I found a lot of the early interactions between Chaol and Yrene incredibly tedious. I really had to push through probably the first 200-250p of this book. Most of the Khagan’s offspring are pretty irritating too and I had only intended to read half of it on one day and then finish it the next, breaking it into two pretty reasonable 330p chunks. But I found that once I got to that 300p mark, things started getting pretty interesting. Nesryn and Sartaq (one of the Khagan’s sons and leader of their sky armies, the ruk riders) struck up a friendship I enjoyed, with the promise of more. I really like descriptions of the ruk and the bond that they share with their riders and experiencing that through Nesryn’s eyes as a novice, was fantastic. Also I always end up invested in a side romance and in this book, it was Sartaq’s “hearth-sister” and her betrothed. They are hilarious and I wish there’d been a couple more scenes featuring them. Sartaq and Nesryn are looking for information and find that the problems in the ruk rider communities are tied into the mysterious attempts on Yrene’s life and also, the greater war itself. The section with the spiders gave me anxiety but it was also the first time that I felt the plot was driven forward in a meaningful way. The first 300 or so pages is pretty slow – a lot of boring court talk, Chaol and Yrene bickering etc but get past that and they finally start getting some answers about the Valg, learn some new and definitely very important things and it’s finally revealed how the palace has been infiltrated. And so I found that once I got to that second half, I wanted to find out what was going on so I ended up reading the entire thing in a day, late into the night.

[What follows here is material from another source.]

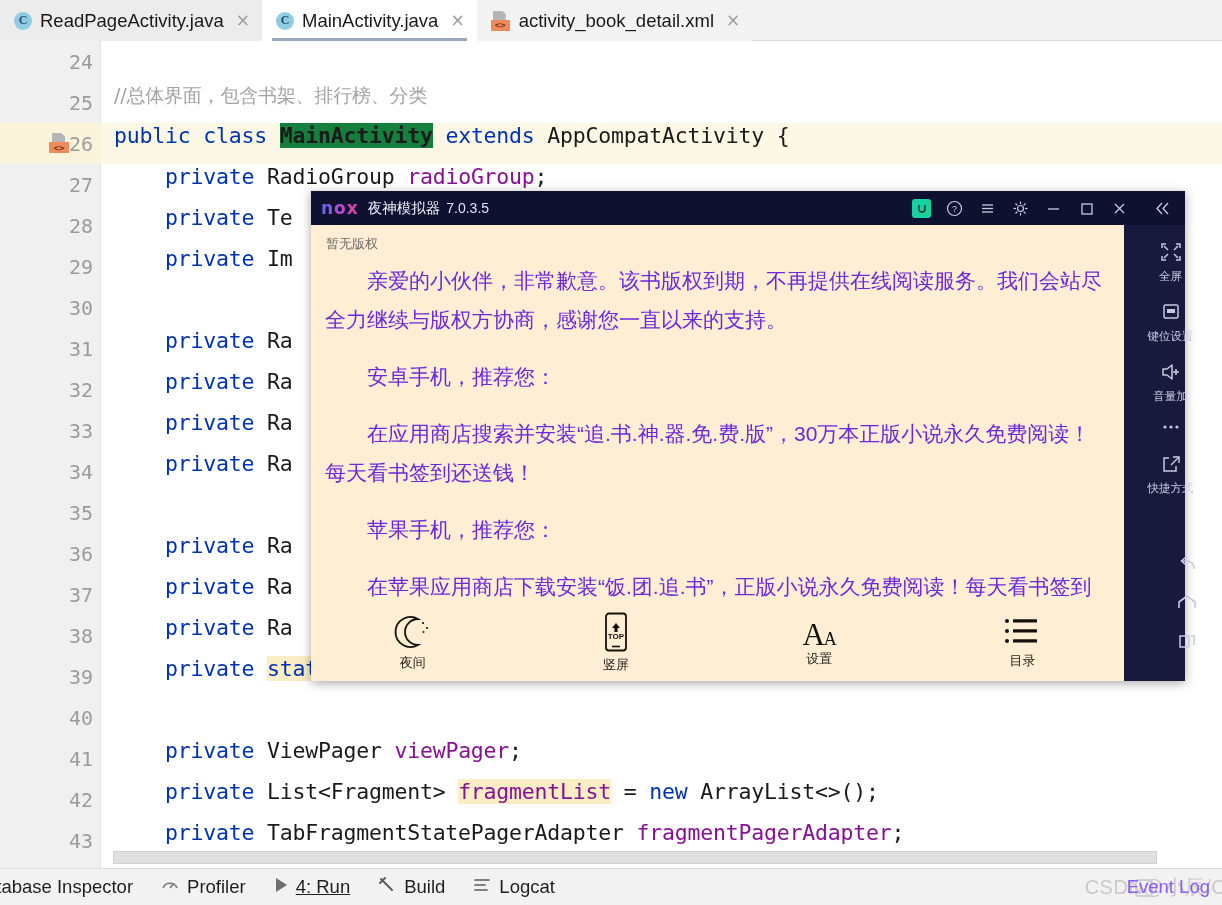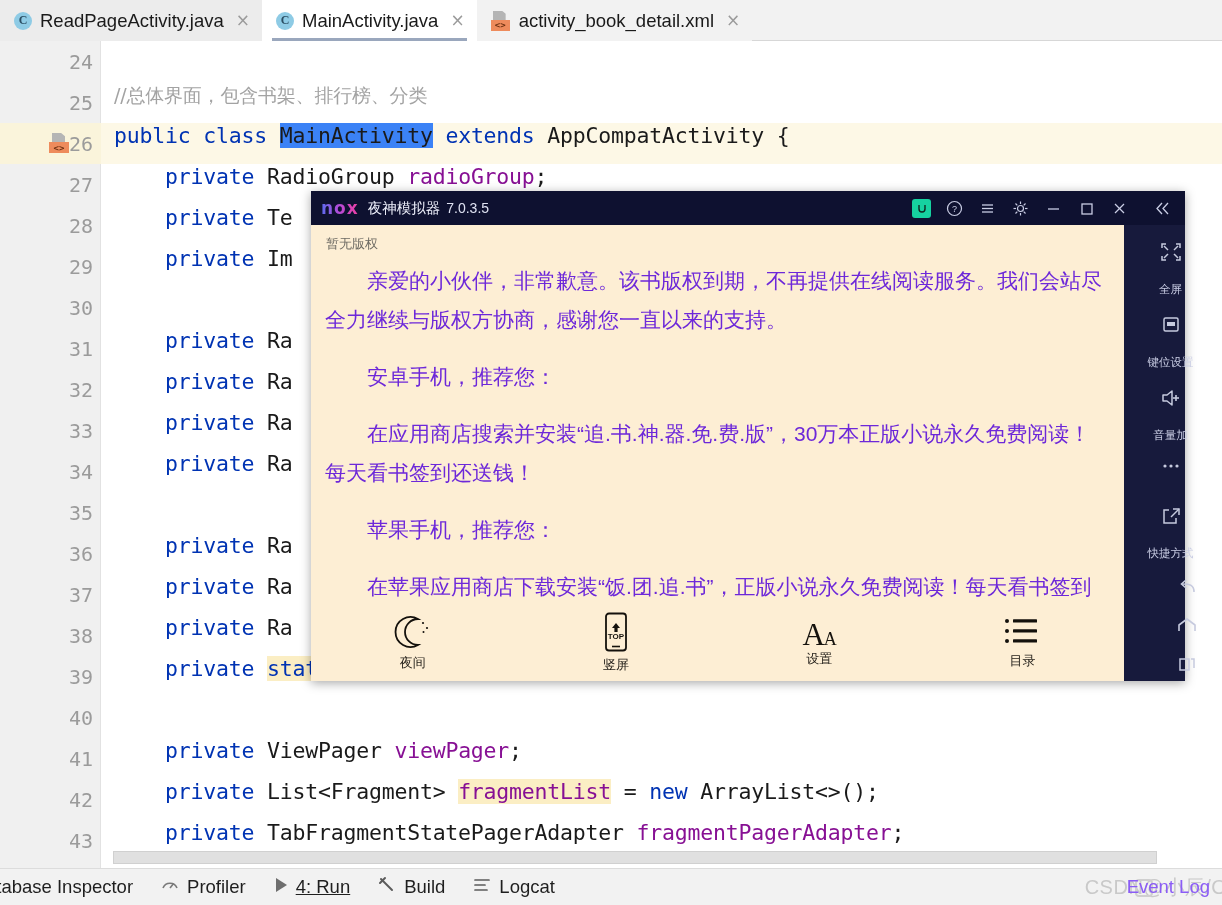"MainActivity" .sel { background: #3b82f6 -> #15803d; font-weight: none -> bold }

I think I ended up enjoying this more than I thought, mostly due to Nesryn and Sartaq and the overall tying together of story threads and the learning of information. I did still find the first portion a bit of a slog but I’m glad I ended up pushing through and now I’m ready to read Kingdom Of Ash next month and return to Aelin and the rest of the gang and see where this goes and how it all plays out.